Authored by rtereshin on Jul 14 2018, 10:08 AM.

Details

Summary

This is mostly a preparation work for adding a limited support for select instructions.
It proved to be difficult to do due to size and irregularity of Vectorizer::isConsecutiveAccess,
this is fixed here I believe.

It also turned out that these changes make it simpler to finish one of the TODOs and fix a number of other small issues, namely:

  1. Looking through bitcasts to a type of a different size (requires careful tracking of the original load/store size and some math converting sizes in bytes to expected differences in indices of GEPs).
  2. Reusing partial analysis of pointers done by first attempt in proving them consecutive instead of starting from scratch. This added limited support for nested GEPs co-existing with difficult sext/zext instructions. This also required a careful handling of negative differences between constant parts of offsets.
  3. Handing a case where the first pointer index is not an add, but something else (a function parameter for instance).

I observe an increased number of successful vectorizations on a large set of shader programs. Only few shaders are affected, but those that are affected sport >5% less loads and stores than before the patch.

The selects patch is coming soon.

This is related to but independent of https://reviews.llvm.org/D48853 ("[SCEV] Add zext(C + x + ...) -> D + zext(C-D + x + ...)<nuw> transform"), also improving LoadStoreVectorizer.

Diff Detail

Repository
rL LLVM

Event Timeline

rtereshin created this revision.Jul 14 2018, 10:08 AM
rampitec added inline comments.Jul 16 2018, 10:32 AM
lib/Transforms/Vectorize/LoadStoreVectorizer.cpp
394–395

I do not think this can happen. There is a convention to have constant operand always at the last position in a commutative operation.
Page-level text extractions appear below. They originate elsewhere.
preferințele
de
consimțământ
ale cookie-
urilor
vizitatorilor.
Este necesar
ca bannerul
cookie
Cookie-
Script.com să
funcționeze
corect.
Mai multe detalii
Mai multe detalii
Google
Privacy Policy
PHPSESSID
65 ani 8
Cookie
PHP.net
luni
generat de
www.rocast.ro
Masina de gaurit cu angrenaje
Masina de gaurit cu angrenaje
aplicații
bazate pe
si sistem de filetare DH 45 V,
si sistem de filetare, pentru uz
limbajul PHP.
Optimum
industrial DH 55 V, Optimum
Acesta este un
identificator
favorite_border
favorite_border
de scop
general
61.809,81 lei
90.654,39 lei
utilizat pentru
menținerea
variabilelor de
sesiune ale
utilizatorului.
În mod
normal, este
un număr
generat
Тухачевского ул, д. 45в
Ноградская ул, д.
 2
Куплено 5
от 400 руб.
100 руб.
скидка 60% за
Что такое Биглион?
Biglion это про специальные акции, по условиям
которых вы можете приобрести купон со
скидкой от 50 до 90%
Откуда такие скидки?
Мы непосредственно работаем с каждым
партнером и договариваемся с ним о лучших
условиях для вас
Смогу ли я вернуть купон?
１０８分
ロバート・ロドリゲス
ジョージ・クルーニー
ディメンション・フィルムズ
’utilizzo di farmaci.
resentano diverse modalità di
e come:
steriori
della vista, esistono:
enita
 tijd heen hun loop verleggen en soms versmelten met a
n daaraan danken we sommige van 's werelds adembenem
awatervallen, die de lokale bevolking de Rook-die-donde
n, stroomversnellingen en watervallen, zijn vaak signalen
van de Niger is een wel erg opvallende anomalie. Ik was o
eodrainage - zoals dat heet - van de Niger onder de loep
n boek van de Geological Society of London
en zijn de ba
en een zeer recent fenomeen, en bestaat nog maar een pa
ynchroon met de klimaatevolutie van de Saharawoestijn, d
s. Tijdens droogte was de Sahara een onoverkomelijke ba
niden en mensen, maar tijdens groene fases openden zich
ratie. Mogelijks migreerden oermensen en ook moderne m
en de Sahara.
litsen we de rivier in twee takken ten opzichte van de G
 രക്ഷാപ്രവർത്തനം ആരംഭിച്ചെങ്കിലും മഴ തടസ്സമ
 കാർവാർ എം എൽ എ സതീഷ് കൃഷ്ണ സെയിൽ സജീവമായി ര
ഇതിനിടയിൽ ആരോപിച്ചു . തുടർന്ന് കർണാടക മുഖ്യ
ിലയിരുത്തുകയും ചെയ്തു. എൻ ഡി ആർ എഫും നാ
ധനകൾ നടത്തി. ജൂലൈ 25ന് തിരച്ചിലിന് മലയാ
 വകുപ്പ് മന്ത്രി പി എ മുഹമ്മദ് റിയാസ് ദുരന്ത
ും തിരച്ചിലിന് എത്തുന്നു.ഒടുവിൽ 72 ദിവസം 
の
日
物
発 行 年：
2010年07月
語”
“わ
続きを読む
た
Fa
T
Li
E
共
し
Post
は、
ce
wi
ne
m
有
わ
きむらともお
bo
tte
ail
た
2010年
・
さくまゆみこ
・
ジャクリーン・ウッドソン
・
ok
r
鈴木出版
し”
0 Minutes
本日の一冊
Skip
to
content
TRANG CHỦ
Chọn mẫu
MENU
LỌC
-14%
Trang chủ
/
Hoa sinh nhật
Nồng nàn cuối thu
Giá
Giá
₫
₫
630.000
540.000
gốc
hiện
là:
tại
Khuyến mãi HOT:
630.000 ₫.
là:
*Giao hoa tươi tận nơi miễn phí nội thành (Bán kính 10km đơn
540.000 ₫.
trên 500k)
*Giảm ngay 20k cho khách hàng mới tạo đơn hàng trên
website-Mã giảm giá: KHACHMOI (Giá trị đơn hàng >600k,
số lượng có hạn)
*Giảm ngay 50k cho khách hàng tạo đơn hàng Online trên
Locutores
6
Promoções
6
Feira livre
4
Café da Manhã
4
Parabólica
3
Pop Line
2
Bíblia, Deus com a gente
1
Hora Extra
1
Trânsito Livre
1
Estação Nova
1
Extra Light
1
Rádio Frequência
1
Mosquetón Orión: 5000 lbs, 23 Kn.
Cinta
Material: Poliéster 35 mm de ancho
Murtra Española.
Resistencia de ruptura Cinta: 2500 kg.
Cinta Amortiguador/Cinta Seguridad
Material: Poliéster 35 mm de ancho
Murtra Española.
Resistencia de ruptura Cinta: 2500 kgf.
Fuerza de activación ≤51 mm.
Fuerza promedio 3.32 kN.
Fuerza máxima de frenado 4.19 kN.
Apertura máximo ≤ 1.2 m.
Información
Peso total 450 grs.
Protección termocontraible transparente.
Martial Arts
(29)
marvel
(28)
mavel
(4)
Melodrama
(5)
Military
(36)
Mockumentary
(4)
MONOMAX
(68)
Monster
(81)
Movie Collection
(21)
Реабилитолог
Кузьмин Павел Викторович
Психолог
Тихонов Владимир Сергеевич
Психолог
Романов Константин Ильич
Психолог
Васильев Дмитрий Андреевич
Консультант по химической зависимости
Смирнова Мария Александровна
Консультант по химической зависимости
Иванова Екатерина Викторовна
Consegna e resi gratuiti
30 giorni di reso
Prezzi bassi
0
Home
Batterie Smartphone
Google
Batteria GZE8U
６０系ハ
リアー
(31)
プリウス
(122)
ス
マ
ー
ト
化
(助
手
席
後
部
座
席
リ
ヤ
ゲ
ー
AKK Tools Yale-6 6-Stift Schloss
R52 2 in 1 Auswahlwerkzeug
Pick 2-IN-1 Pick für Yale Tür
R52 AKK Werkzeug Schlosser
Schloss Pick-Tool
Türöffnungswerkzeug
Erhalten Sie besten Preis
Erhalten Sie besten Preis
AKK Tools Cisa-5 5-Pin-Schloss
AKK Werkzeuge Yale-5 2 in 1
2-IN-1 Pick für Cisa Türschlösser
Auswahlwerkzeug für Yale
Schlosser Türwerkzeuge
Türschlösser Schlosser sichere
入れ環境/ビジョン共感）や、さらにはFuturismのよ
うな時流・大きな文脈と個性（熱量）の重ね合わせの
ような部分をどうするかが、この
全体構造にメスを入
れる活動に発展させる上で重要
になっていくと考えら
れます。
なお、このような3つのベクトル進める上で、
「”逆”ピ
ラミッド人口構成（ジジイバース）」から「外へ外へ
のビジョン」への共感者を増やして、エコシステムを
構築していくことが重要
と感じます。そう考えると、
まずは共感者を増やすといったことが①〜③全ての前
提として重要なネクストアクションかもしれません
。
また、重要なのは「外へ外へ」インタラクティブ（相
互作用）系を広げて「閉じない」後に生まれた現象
Do you see it in a real world example or just in the artificially crafted testcase?

rtereshin added inline comments.Jul 16 2018, 10:54 AM
lib/Transforms/Vectorize/LoadStoreVectorizer.cpp
394–395

In the artificial one only. I will remove the case from the patch and the test.

rtereshin updated this revision to Diff 155762.Jul 16 2018, 2:18 PM
rtereshin edited the summary of this revision. (Show Details)

Removing the "4. Handling a case where the sext/zext's operand is not add %x, C, but add C, %x, where C is a constant." case handling code and updating the test correspondingly.

This revision is now accepted and ready to land.Jul 16 2018, 2:20 PM
arsenm added inline comments.Jul 16 2018, 2:24 PM
lib/Transforms/Vectorize/LoadStoreVectorizer.cpp
339

Needs better name

test/Transforms/LoadStoreVectorizer/AMDGPU/gep-bitcast.ll
62

Why was the new dropped here?

rtereshin added inline comments.Jul 16 2018, 2:55 PM
lib/Transforms/Vectorize/LoadStoreVectorizer.cpp
339

Any suggestions?

test/Transforms/LoadStoreVectorizer/AMDGPU/gep-bitcast.ll
62

We don't need to know that add i32 %base, C0 doesn't wrap if we know that add n[su]w i32 %base, C1 doesn't wrap and 0 <= C0 <= C1. Vectorizer::isConsecutiveAccess is able to notice and exploit this fact in some cases (w/ and w/o this patch). I don't want to regress on it. Perhaps it's better if we also change the offsets in this test from 0, 4, 8, 12 to something non-zero based, like 4, 8, 12, 16.

rtereshin updated this revision to Diff 155787.Jul 16 2018, 4:37 PM
  1. Renaming tryHarder to lookThroughComplexAddresses
  2. Adding nuw flag back to the first pointer in the pre-existing test

I've noticed that one of tests I've added partly tests what I wanted to test anyway so this is fine.